== Exercise requirements ==
List every line of the material below that contains the word "fear". Matches are case-sensitive.

+++ Records for the task

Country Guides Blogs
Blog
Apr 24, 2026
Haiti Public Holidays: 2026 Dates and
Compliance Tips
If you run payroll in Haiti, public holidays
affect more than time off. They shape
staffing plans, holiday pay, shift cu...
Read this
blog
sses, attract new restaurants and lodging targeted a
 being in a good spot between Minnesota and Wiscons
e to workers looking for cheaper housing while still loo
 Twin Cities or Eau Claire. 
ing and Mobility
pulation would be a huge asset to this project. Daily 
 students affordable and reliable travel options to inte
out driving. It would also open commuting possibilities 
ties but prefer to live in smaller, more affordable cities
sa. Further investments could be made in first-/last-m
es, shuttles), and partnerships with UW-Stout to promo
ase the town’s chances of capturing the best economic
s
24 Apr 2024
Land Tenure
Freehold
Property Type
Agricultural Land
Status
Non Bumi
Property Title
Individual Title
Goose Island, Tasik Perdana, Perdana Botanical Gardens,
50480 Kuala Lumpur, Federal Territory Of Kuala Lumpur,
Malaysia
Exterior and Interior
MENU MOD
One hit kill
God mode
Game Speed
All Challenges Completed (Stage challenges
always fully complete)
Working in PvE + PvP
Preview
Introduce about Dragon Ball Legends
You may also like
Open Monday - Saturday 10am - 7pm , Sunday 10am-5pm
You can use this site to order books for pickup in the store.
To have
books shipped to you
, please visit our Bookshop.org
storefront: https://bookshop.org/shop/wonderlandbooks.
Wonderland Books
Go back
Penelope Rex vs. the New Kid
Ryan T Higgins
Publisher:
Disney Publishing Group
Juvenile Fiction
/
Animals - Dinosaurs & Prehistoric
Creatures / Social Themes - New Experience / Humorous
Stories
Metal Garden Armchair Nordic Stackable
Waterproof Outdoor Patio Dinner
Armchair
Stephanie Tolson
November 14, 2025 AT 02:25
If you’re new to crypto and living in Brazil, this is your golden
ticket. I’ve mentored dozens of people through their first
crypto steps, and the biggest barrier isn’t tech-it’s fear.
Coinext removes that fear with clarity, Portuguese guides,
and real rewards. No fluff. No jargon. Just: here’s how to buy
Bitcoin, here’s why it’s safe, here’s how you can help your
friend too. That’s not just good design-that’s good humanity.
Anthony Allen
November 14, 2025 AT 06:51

++++++

== Expected output ==
crypto steps, and the biggest barrier isn’t tech-it’s fear.
Coinext removes that fear with clarity, Portuguese guides,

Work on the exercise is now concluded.